*What the task asks*:
Please write out the passage on conspiracy theories between "There’s plenty more" and "cover-ups out there.", inclusive.

--- Source text ---

There’s plenty more in the conspiracy theorists’ lexicon. “False flags” is a favourite, used to describe an attempt to pin the blame for a particular action on somebody else. Another popular term is “crisis actor”, used to describe professional actors employed as supposedly innocent bystanders. Again, the purpose is to confuse and misdirect. The trouble with rolling our eyes at conspiracy theorists is that there are actually some real conspiracies and real cover-ups out there.
Watergate was one, something The Washington Post knows all about. The Iran-Contra Affair of the 1980s was another. And, though the Warren Commission into the killing of John F Kennedy ruled that Lee Harvey Oswald acted alone, a 1979 review by the House Select Committee on Assassinations determined that an unknown second assassin had shot and missed, and that Kennedy “was probably assassinated as a result of a conspiracy”.
When The X-Files first aired in September 1993, it portrayed a world where phone calls were made at desks or in kiosks, a tweet was something a bird did and if you used an eye pad it was to cure conjunctivitis. Today, all that has changed. A vital (and not altogether welcome) addition to the world of conspiracy theories is the internet and, in particular, social media platforms such as Twitter, Facebook and the many other sites which proliferate in China and the Middle East. Here, rumour spreads like wildfire, often accompanied by images whose authenticity can never be verified but which lend a kind of veracity to even the most outlandish claims.
The most recent example is the Paris attacks carried out by gunmen linked to Islamic State. Or, if you believe some of the theories being propagated in the immediate aftermath, carried out by the Americans, the French and the Israelis acting in concert in a “false flag” operation intended either to “lock down” the city ahead of a climate summit or give the French an excuse to close their borders against refugees. Meanwhile, within days of the 2012 Sandy Hook school shootings in Connecticut which took the lives of 20 schoolchildren and six teachers, there were internet claims of “crisis actors” in play there, and social media was awash with conspiracy theories. It even prompted an editorial on the subject in right-leaning newspaper The Washington Times.

--- Excerpted data ---

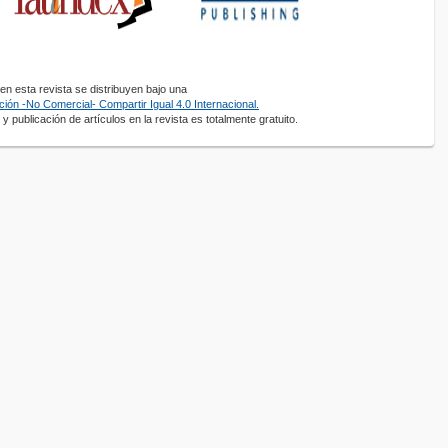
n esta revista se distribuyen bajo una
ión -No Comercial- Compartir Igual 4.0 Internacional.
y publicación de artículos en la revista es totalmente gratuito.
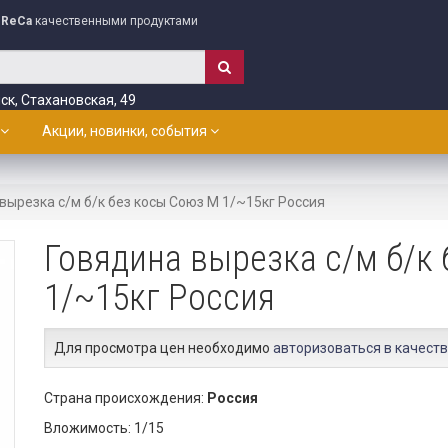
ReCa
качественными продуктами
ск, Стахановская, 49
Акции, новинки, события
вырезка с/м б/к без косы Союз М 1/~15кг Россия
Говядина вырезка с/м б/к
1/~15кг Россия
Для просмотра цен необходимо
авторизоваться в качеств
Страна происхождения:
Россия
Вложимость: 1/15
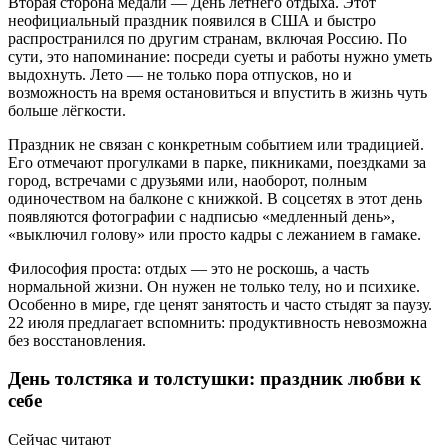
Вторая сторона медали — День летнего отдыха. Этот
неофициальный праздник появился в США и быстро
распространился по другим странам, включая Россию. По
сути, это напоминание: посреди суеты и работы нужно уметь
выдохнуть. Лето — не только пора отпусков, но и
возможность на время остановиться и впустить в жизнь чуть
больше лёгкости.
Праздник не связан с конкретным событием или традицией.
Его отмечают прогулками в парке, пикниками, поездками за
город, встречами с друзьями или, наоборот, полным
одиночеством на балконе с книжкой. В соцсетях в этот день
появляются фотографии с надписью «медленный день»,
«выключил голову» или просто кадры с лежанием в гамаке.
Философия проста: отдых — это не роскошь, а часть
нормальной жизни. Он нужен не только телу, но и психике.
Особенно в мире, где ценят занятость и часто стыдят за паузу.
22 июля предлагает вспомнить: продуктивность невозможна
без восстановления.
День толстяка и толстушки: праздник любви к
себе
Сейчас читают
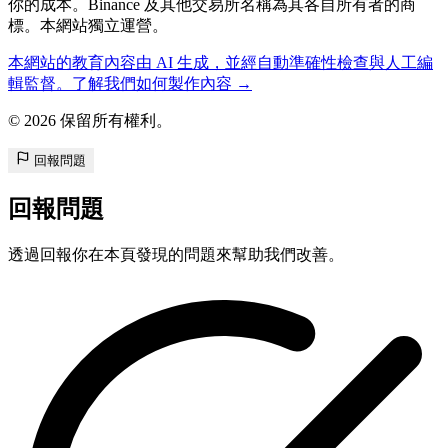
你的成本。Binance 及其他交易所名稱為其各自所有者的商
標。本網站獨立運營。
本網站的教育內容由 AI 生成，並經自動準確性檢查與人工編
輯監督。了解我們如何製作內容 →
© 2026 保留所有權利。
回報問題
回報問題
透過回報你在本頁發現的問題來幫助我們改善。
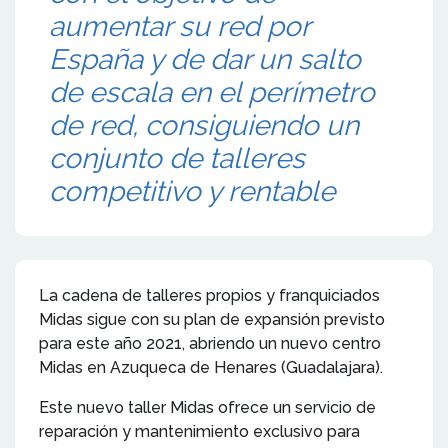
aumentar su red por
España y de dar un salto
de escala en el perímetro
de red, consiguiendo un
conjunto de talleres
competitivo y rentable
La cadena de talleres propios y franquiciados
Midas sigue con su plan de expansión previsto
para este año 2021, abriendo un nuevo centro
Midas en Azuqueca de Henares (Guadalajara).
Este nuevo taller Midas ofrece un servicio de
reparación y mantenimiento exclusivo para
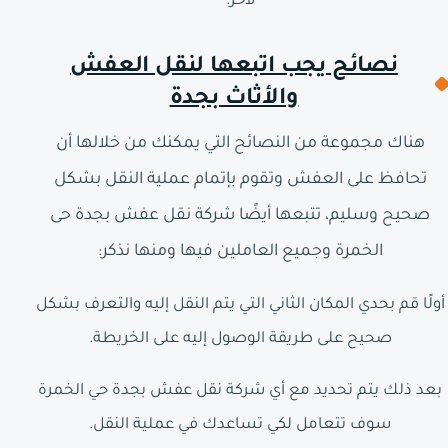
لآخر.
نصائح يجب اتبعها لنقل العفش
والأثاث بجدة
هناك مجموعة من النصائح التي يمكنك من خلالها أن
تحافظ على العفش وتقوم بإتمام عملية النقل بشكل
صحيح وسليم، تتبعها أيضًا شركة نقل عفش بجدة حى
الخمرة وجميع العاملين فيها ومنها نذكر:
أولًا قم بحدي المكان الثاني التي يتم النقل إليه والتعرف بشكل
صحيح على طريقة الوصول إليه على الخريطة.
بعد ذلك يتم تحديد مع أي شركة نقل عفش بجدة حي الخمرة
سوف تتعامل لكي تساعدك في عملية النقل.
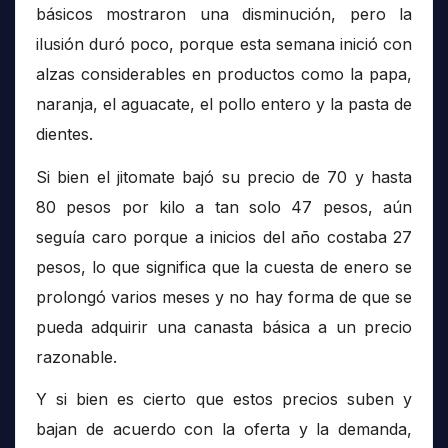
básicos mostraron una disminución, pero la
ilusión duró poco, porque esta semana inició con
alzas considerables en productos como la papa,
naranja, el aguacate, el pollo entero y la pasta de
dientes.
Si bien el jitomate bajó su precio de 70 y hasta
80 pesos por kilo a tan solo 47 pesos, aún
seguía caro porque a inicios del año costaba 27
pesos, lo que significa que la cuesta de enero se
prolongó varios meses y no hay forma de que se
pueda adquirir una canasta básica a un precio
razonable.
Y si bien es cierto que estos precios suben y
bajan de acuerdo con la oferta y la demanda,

---

*Answer section*:
There’s plenty more in the conspiracy theorists’ lexicon. “False flags” is a favourite, used to describe an attempt to pin the blame for a particular action on somebody else. Another popular term is “crisis actor”, used to describe professional actors employed as supposedly innocent bystanders. Again, the purpose is to confuse and misdirect. The trouble with rolling our eyes at conspiracy theorists is that there are actually some real conspiracies and real cover-ups out there.